Basic Electrical Saftey: GFCIs
Ground fault circuit interrupter, also commonly referred to as a GFCI is an important safety device that helps prevent electrocution when we are using electrical tools or equipment near water or in wet environments; but it only works as long as it is properly installed and maintained.
When a tool is plugged into an electrical receptacle, electricity flows from the receptacle to the tool through one of the hot wires in the power cord. When the trigger or switch on the tool is activated, the current then flows through the tool to make it run and then returns to the receptacle, the neutral wire in the power cord. Ideally the same amount of current flows from the receptacle to the tool and then back to the receptacle – unless there is ground fault.
Electrical receptacles and breakers equipped with a GFCI monitor the amount of current flowing through this path, and if it senses a drop in returning current of just a few thousandths of an amp, it almost instantaneously trips an internal breaker and stops power flowing from the receptacle.

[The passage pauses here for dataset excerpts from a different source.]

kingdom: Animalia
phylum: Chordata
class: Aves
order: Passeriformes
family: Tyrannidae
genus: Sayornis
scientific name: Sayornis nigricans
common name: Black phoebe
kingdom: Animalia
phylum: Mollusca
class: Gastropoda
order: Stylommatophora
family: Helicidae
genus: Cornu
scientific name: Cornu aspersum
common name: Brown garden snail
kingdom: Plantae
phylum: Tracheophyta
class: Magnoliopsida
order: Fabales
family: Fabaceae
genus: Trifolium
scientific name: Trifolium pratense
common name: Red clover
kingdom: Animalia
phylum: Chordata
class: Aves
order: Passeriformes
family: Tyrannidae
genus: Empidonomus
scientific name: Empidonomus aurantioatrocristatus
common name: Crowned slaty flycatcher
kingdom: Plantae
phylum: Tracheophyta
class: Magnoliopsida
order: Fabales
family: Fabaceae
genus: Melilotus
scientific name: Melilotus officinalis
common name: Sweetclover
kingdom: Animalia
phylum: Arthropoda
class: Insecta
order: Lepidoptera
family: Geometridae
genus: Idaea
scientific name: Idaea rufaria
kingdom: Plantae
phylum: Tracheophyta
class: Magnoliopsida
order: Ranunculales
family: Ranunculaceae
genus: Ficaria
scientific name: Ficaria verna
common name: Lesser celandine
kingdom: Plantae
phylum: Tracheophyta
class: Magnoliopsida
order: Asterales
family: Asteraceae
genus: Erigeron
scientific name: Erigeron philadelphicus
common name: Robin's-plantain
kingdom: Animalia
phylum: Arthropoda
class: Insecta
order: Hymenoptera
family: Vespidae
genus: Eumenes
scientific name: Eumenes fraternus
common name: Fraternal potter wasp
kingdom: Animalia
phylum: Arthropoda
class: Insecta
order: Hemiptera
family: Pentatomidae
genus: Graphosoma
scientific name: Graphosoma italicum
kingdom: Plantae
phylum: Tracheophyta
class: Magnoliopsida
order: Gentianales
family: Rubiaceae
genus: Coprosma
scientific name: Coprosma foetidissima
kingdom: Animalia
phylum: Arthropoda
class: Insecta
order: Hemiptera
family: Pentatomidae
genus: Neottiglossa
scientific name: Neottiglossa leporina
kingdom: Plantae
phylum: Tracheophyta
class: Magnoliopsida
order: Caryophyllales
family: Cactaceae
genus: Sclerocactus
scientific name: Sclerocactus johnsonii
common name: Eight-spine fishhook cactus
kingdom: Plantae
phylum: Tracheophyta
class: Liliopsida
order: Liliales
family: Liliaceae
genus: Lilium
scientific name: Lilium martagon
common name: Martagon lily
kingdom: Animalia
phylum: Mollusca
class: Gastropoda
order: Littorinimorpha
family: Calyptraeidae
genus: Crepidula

Also be aware that if one of the receptacles in a circuit containing multiple receptacles is GFCI protected, the GFCI will protect all the other receptacles wired behind it in the circuit, but not any that are wired in front of it in the circuit.
You can usually distinguish a GFCI receptacle by its two buttons, typically marked “TEST” and “RESET”, placed in the center of the receptacle (see handout). There are also GFCI breaker switches that can be installed inside of a breaker box which protects all receptacles in that circuit. There are also portable GFCI-equipped devices that can be plugged into an unprotected receptacle (see handout for examples of these devices) which protect equipment plugged into them. These breakers and portable devices also have the same two “TEST” and “RESET” buttons as a GFCI receptacle.
Because GFCI devices do occasionally malfunction or wear out over time, it is vitally important that we test them. This is typically done by depressing the “TEST” button on the receptacle or GFCI breaker; you should hear a faint “click” sound as the device trips. You can further confirm the receptacle was de-energized by plugging in a tool such as a drill to the receptacle and trying to operate it by depressing the trigger; it should not run if the GFCI tripped as designed. Once you confirm that a GFCI receptacle or breaker switch is functioning properly, firmly press the “Reset” button to re-energize the receptacle or circuit. And if any GFCI-protected device is not functioning properly, do not use it. Instead, mark it to identify it is not to be used, and then call a qualified electrician so it can be repaired or replaced.